When he was Chancellor of the Exchequer, George Osborne talked big about encouraging 'investment' in the British economy, and did a lot to persuade foreign firms to buy control of utilities companies and thereafter drain the profits into their own [alien] coffers.
Today's papers report that with the transfer of the South-West Trains franchise to a foreign company, 75% of all UK railway operation will be in foreign hands. There will be minimalist requirements for the new franchisee - like all the others - to invest minimally in trains and stations, but they are free to import the components from their own preferred suppliers.
One indicator of why train travel is increasing is also in the news today, in that one-sixth of the roads for which hard-pressed local authorities are responsible is becoming so badly scarred by pot-holes and subsidence and loss of surface material that they will have to be closed in the next couple of years. They will be too unsafe to use; and local authorities can't afford to insure themselves to meet damage suffered by cars and their human contents due to the ill-maintained state of the roads.
It is also announced that as more licenses to construct and run offshore windmills to produce electric power are offered, with subsidies for their construction and operation, alien firms are expected to get most of the contracts. Thus most of the construction materials, control systems and cabling will be imported; and the UK will again be paying aliens to cash-in for years to come.

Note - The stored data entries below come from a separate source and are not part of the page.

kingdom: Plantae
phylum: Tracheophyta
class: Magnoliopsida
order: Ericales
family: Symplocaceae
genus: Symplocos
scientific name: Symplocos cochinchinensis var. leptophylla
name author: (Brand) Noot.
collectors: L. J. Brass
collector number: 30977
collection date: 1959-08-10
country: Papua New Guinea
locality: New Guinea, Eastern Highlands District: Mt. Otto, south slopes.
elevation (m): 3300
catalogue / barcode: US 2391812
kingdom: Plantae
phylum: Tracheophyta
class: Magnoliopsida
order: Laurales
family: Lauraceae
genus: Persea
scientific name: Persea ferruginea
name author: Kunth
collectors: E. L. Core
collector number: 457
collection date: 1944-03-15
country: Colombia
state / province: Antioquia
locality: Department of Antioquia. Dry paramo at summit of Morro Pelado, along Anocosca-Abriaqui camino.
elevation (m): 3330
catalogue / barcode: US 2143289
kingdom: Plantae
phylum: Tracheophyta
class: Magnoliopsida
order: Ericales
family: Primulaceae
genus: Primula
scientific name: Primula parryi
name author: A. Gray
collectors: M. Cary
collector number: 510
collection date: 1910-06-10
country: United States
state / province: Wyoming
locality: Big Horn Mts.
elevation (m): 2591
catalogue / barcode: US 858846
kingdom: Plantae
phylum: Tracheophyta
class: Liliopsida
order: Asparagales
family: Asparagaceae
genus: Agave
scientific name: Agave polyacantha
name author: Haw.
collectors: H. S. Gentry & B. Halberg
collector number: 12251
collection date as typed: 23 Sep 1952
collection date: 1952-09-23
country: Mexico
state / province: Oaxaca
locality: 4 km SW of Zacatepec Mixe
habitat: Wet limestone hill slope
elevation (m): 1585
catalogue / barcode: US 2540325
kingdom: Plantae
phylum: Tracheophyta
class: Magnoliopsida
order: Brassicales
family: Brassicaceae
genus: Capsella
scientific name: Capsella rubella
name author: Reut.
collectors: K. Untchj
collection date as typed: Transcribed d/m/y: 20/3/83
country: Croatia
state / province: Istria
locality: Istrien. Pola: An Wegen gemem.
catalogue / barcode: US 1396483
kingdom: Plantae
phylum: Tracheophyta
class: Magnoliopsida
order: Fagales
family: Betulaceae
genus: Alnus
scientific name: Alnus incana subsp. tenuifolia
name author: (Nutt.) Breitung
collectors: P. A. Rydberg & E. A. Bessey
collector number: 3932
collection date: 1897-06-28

Meanwhile, today's media are presenting in-depth analysis of the fine of £42 million on BT for awful service to their corporate clients in 2012-15: for which they are required to pay £300 million in compensation [which BT has hitherto shirked from paying]. The more formal operational separation of BT from its 'wholesale' provider of services to rival telecoms companies - Open Reach - is only now going ahead [in 2017]; and is a half-cock separation because nobody wants to take the risk of separating the pension rights of Open Reach staff from those in the larger pot of BT pensions funds which have a state guarantee arising from the privatisation process. The provision of first-rate broadband connection for both retail and wholesale users is recognised to be the most important item in the nation's infrastructure that is woefully inadequate. It is vastly more essential than the white elephant HS2 railway and new nuclear power plant on which the government has preferred to place their guarantees of funding [and implicitly of future subsidy, so that alien 'investors' can be guaranteed a flow of funds to siphon off from the firms to which British users will have to pay their dues].
It is also noted today that the government and their quango for decommissioning old nuclear power plant have badly bodged a tendering process, and are now having to prepare to pay compensation for mismanaging the process to the tenderers as they also prepare to have to pay more for the replacement contracts.
The above are just five stories from one day's news: and there are more!
Interest rates have been at rock bottom throughout the tenure of the Tory-Lib coalition and of the Tories, since 2010. Billions of pounds could have been borrowed by state-guaranteed companies to update the railways, the roads, trunk telecoms, and electricity supply and distribution. Millions of council houses, housing association properties and buy-to-let homes could have been built with the mix of funding that was used by the Conservative governments in the nineteen-fifties [enabling the Housing Minister, Harold MacMillan, to assert that he had hit the target of 400,000 homes built in one year: and go on to be Prime Minister].
The claque who are rooting for President Trump to fail are rubbing their hands with glee every time he mentions massive borrowing to fund infrastructure investment. Given that he has made his pile as an investor in material construction, one could expect him to be more sure-footed in this area that he has been with immigration or health care. We can but wait and see!